Shop Poetry → aeraforhome.com/products/poetry 

FAQs 

What does sandalwood smell like compared to cedar? 

Cedarwood is sharper and crisper; it has a distinct dry, pencil-like quality. Sandalwood is softer, creamier, and warmer. Both are woody, but they occupy different ends of the woody spectrum. Cedarwood energizes and clarifies; sandalwood grounds and warms. 

Is sandalwood a masculine or feminine scent? 

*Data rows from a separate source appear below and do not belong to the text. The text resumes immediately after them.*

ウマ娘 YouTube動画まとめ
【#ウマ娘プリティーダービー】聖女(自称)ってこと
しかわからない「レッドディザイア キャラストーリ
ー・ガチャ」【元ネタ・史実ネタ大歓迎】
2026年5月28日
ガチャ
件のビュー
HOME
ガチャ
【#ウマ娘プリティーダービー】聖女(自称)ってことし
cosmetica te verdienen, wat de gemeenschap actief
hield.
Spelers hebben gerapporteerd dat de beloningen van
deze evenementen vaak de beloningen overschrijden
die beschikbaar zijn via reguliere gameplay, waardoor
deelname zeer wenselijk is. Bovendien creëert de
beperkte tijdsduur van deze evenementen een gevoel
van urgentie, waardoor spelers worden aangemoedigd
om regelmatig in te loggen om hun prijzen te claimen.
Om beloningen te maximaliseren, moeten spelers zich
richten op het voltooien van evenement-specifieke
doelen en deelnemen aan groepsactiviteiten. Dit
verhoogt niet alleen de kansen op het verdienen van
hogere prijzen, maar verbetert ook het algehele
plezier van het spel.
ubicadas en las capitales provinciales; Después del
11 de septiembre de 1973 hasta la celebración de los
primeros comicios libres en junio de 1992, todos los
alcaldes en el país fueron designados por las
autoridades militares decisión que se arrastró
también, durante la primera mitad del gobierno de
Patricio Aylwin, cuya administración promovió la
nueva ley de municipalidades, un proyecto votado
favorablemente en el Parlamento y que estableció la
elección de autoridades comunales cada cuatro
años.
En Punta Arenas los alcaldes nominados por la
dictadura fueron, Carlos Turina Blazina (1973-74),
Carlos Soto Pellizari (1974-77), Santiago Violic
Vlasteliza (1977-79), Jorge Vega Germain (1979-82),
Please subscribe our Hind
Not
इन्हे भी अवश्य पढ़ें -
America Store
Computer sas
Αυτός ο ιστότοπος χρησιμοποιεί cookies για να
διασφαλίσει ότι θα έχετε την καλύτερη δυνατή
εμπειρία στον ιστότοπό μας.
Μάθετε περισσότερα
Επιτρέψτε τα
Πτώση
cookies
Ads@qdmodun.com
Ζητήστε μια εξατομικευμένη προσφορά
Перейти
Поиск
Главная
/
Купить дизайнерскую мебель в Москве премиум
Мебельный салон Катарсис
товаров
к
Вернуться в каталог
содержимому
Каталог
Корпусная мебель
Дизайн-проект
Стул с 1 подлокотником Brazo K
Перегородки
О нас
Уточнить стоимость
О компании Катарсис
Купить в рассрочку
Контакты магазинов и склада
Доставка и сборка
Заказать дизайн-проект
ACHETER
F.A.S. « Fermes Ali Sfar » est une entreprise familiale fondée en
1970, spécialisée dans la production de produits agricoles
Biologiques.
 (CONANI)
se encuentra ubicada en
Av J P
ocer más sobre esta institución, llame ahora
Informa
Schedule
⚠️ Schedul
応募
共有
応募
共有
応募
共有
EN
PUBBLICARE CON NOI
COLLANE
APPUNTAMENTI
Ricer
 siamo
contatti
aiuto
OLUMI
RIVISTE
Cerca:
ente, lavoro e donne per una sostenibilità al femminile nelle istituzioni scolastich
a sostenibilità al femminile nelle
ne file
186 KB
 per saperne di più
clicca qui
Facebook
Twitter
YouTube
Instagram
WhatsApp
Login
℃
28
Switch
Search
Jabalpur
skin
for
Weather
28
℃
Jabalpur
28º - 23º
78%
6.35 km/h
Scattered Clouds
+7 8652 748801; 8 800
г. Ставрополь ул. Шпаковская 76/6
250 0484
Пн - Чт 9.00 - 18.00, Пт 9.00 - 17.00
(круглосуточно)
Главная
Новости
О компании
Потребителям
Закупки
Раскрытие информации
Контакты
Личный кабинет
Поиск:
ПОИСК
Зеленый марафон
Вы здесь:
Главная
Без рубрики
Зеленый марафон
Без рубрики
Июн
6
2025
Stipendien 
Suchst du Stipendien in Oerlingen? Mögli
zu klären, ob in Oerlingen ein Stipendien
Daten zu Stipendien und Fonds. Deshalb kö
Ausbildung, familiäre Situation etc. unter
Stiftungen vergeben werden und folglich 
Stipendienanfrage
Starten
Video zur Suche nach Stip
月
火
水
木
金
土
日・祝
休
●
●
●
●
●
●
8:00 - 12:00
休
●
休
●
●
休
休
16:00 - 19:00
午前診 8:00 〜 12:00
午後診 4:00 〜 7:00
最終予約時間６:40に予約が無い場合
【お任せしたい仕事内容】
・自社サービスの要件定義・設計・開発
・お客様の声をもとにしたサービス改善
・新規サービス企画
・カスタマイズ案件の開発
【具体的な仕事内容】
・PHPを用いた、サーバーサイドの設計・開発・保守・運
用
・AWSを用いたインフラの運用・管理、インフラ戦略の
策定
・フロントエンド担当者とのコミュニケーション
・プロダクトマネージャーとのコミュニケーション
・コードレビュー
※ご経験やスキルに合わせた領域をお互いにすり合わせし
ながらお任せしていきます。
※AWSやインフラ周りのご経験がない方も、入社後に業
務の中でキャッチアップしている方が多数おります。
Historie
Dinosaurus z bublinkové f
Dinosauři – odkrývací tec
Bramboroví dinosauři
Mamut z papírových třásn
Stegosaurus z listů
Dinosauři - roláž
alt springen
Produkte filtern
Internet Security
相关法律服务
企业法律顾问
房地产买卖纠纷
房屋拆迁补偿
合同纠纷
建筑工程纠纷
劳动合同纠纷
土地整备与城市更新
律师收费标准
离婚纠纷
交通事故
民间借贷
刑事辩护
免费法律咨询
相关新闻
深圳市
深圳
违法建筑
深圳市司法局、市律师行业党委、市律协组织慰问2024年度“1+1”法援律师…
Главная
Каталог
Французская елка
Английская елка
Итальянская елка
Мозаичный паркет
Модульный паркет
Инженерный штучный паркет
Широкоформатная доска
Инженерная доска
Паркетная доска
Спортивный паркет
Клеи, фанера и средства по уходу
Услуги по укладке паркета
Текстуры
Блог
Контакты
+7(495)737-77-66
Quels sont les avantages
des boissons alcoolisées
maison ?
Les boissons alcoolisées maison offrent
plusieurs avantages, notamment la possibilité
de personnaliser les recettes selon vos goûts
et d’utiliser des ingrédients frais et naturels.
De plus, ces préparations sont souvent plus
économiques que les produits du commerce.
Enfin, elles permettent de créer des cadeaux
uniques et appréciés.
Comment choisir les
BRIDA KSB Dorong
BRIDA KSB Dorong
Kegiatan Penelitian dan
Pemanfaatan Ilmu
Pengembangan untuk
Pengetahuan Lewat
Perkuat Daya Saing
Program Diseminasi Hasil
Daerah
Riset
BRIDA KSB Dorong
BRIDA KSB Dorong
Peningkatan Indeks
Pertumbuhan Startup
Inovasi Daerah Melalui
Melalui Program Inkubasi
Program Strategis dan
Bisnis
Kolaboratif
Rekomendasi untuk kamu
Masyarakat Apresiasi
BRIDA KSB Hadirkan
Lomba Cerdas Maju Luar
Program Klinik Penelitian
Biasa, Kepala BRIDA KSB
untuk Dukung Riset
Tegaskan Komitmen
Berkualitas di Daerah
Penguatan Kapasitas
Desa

Neither, and both. Sandalwood is one of fragrance's most genuinely unisex ingredients; its skin-like quality means it adapts to whoever is wearing or experiencing it. Historically it's been used in fragrance without gender distinction, and that tradition continues. In home fragrance, this quality makes it particularly versatile: it doesn't read as a scent for a particular type of person or space. 

Why does sandalwood smell different in different fragrances? 

Sandalwood's character is highly influenced by what surrounds it. Paired with vanilla, it reads as sweet and comforting. With florals, it becomes romantic and soft. With oud or resins, it deepens and becomes more austere. With citrus, it provides warmth and roundness without competing with the brightness of the top notes. This versatility is precisely why perfumers return to it so often. 

Does sandalwood actually have a calming effect? 

Research has explored this, and while the science is still developing, there's evidence that alpha-santalol  one of the primary molecules responsible for sandalwood's scent may influence the nervous system in ways consistent with the relaxation response. The centuries-long use of sandalwood in meditation and sacred spaces across multiple cultures suggests the association between sandalwood and calm has some physiological grounding, beyond purely learned or cultural association. 

How long does a sandalwood home fragrance last? 

Sandalwood is a base note, which means it evaporates slowly and persists well. In an Aera diffuser, sandalwood-prominent fragrances will perform consistently from day one to the end of the capsule's life typically up to three months. The staying power of sandalwood is one of its most practical qualities in a home fragrance context.